L’Europol, che prende molto sul serio questa convergenza di odi, elenca gli attentati nel cui movente s’intrecciano “antifemminismo, razzismo, autoritarismo e xenofobia”. Il terrorista Anders Breivik, autore del massacro di 76 giovani norvegesi nel 2011, ha rivendicato la superiorità della popolazione maschile bianca, occidentale e cristiana rispetto alla “femminilizzazione della cultura europea” e alla volontà di “castrare il maschio europeo”. Anche gli autori della strage di Christchurch in Nuova Zelanda (2019), di Halle (2019) e di Hanau (2020) in Germania hanno espresso “esplicitamente” la loro “frustrazione sessuale” e “opinioni misogine”.
La trappola degli archetipi
È possibile disinnescare questo meccanismo infernale? Nel suo saggio Le mythe de la virilité. Un piège pour les deux sexes (Robert Laffont 2017), la filosofa Olivia Gazalé spiega come le società contemporanee siano rimaste prigioniere di archetipi nati nell’antichità. Questi archetipi sono una trappola tanto per le donne, vittime di rappresentazioni che legittimano la dominazione maschile, quanto per gli uomini, “esortati a conformarsi a canoni virili coercitivi e discriminatori” e costretti continuamente a “dimostrare e confermare di essere effettivamente uomini”.
Uscire da questa trappola è possibile, a condizione di “non incolpare le donne e il femminismo”, sostiene Dupuis-Déri, che nel 2023 ha pubblicato il libro Les hommes e le féminisme. Faux amis, poseurs ou alliés? (Textuel). “Bisogna invece riconoscere l’esistenza di un intero sistema di norme disuguali ed essere disposti a contestarlo”.

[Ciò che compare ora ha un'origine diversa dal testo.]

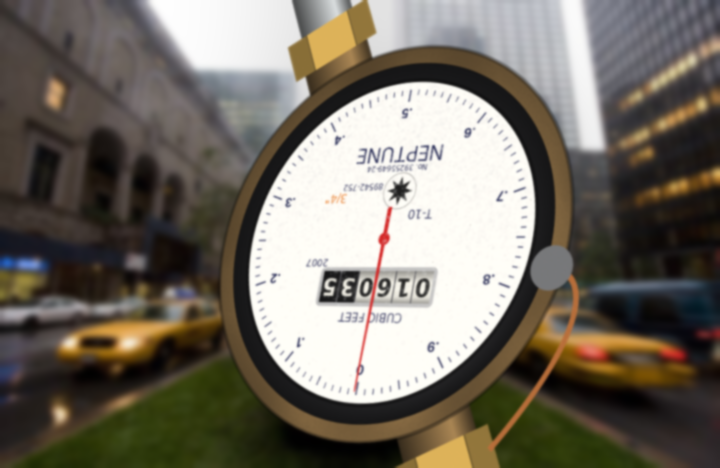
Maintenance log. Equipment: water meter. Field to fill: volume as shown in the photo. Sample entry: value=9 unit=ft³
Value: value=16035.00 unit=ft³
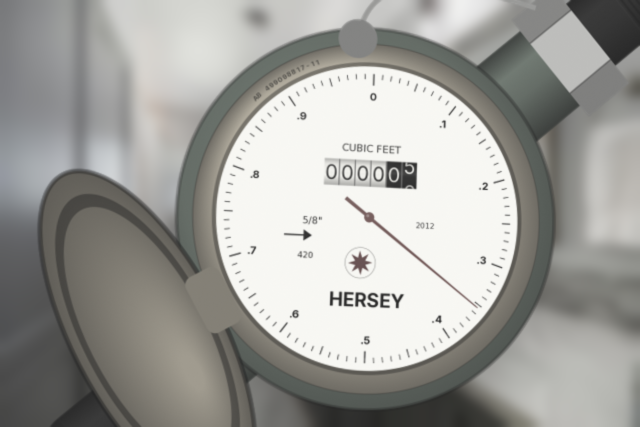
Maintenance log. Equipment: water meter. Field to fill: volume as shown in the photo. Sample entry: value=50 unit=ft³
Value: value=5.35 unit=ft³
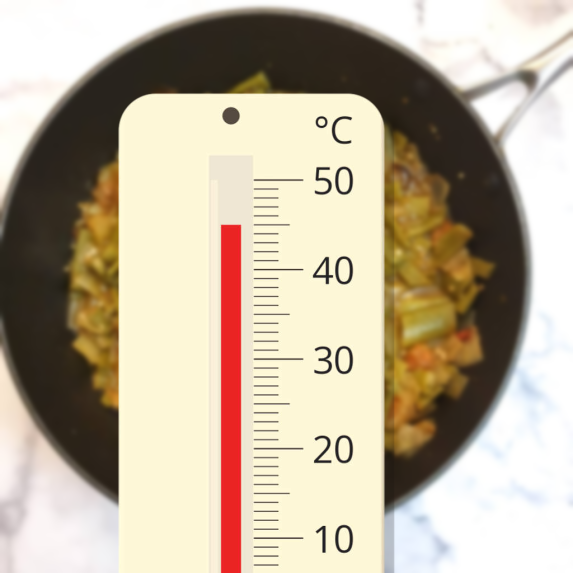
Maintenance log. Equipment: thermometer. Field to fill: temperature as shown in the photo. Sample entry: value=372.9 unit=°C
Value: value=45 unit=°C
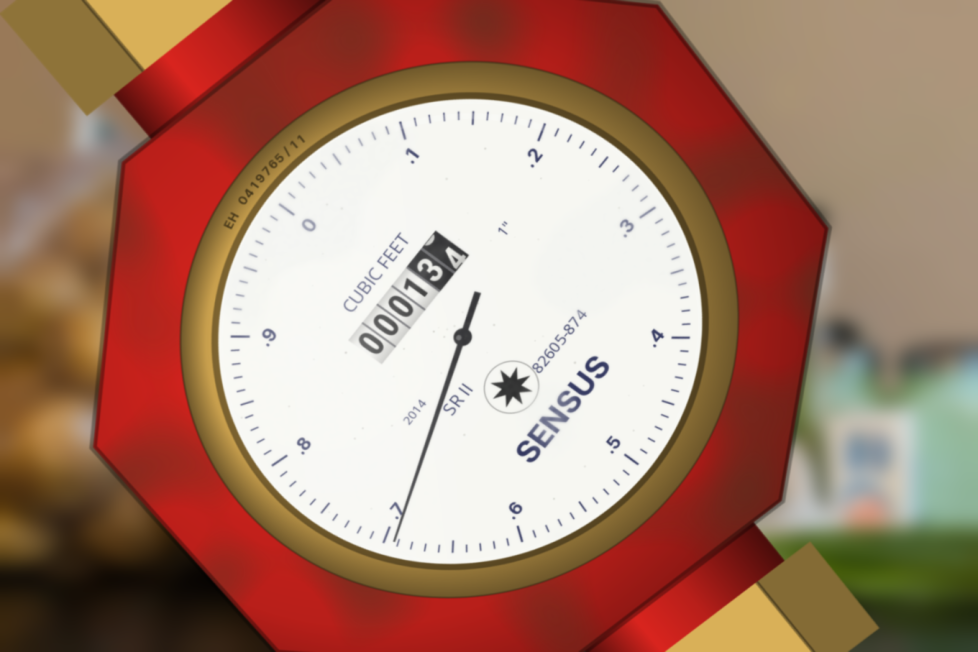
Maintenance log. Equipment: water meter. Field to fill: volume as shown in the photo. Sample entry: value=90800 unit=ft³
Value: value=133.69 unit=ft³
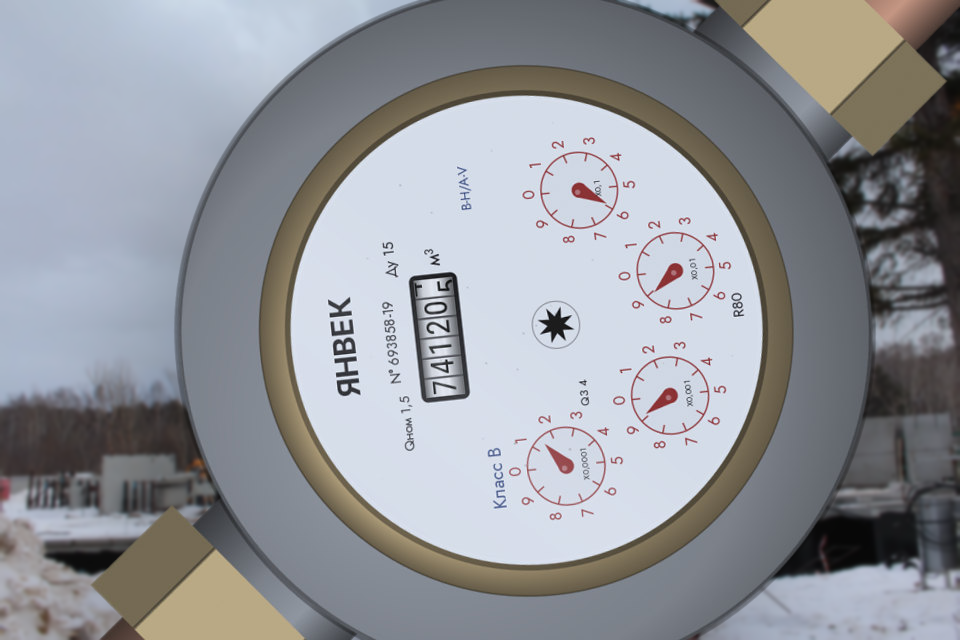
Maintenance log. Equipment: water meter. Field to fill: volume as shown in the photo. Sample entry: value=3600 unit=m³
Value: value=741204.5891 unit=m³
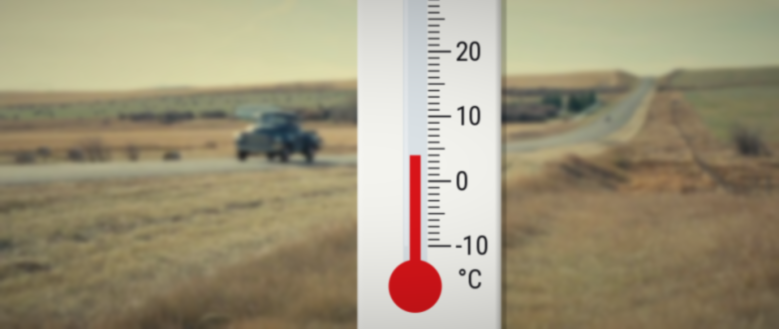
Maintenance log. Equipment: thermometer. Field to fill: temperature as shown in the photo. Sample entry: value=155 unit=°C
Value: value=4 unit=°C
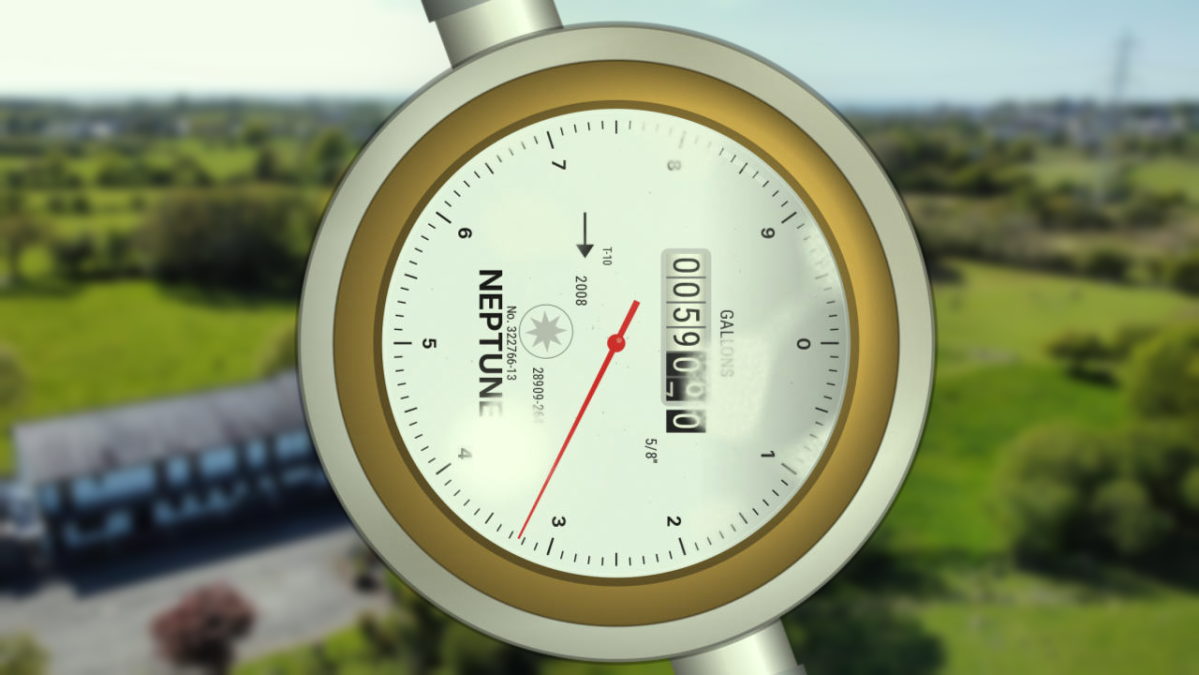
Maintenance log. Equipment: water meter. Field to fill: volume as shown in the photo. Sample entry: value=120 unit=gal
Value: value=59063.2 unit=gal
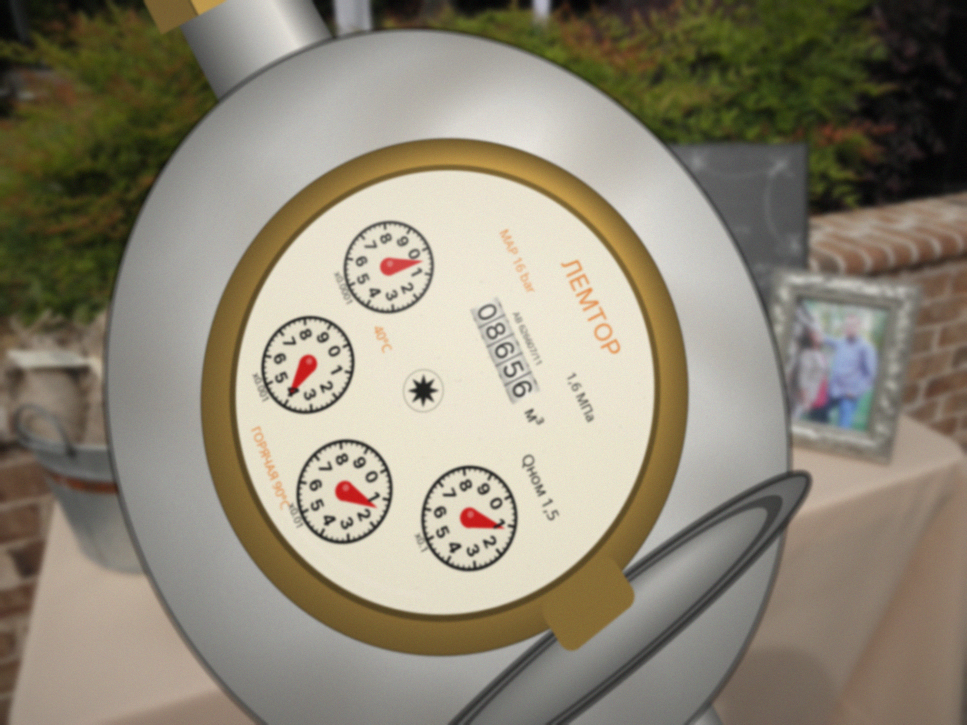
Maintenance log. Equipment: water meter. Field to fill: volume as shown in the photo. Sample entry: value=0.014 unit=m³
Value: value=8656.1140 unit=m³
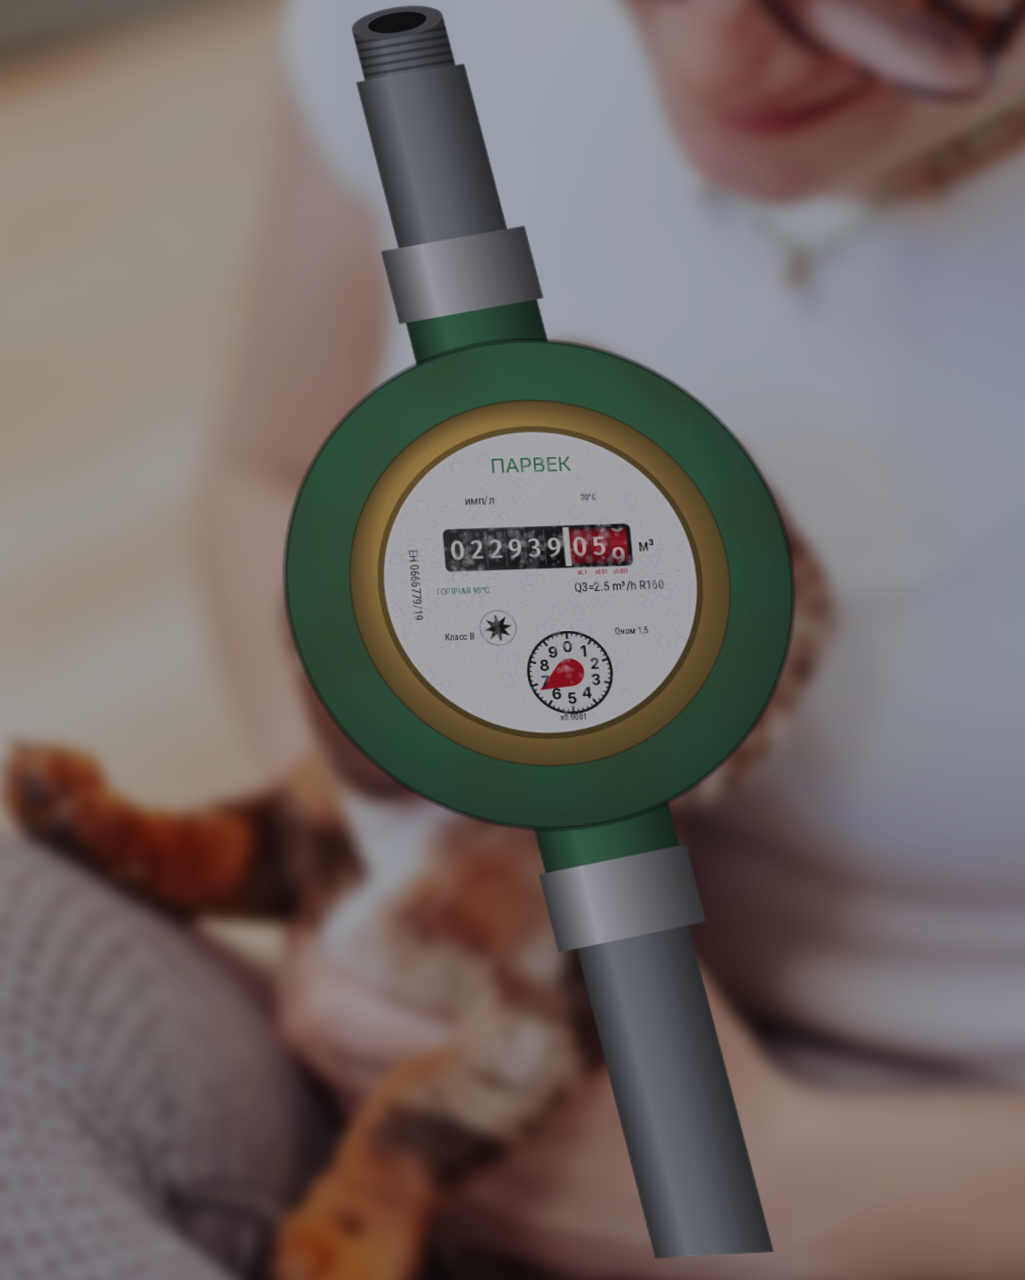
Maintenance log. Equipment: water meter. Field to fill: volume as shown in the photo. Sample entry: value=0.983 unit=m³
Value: value=22939.0586 unit=m³
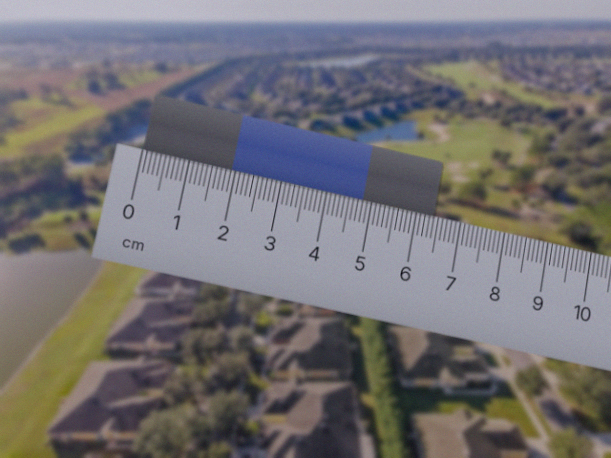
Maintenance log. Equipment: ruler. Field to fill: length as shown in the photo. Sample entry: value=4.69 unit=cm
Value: value=6.4 unit=cm
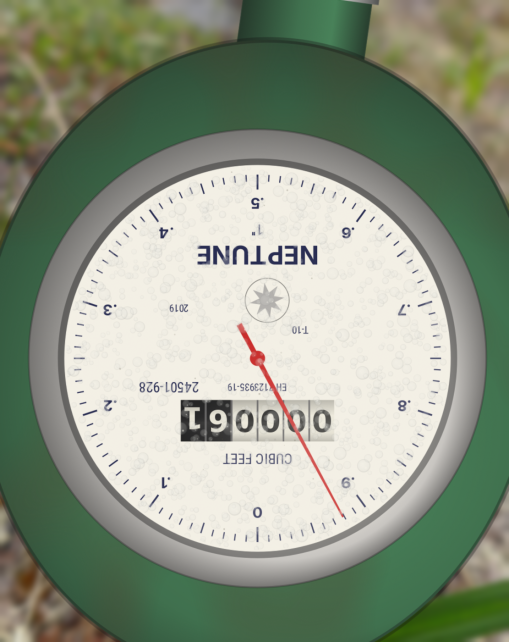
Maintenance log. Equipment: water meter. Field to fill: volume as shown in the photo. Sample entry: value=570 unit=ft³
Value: value=60.92 unit=ft³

Per riuscirci, avverte Christine Bard, “bisogna prima di tutto smetterla con le analisi psicologizzanti, che portano alla vittimizzazione. Certo, il mascolinismo si nutre delle angosce della modernità, delle ingiustizie economiche, ma quando gli uomini lo abbracciano, non lo fanno per paura. Sono mossi dall’odio, in particolare verso le donne che rivendicano l’uguaglianza. Sono convinti di avere il diritto di farlo e della loro superiorità”.
La soluzione passa dall’educazione, perché “usciremo da questo male profondo solo portando gli uomini a decostruire i loro pregiudizi e a costruire una coscienza femminista. Si tratta in parte di una questione di accesso alla conoscenza”, aggiunge Bard, che in quest’ottica sta contribuendo alla creazione di un museo dei femminismi all’università di Angers, la cui apertura è prevista per il 2027.
È un compito enorme. Un terzo delle persone intervistate dall’Haut conseil à l’égalité entre les femmes et les hommes pensa ancora che le disuguaglianze siano dovute a una differenza naturale. Questa ignoranza diffusa spiana la strada a una “vera e propria ‘educazione’ al sessismo […], non per forza consapevole”. L’istituto invita lo stato a condurre “un’azione pubblica forte, continua e generale”, in particolare nell’educazione, online e nel campo della giustizia. Un cantiere ancora tutto da aprire.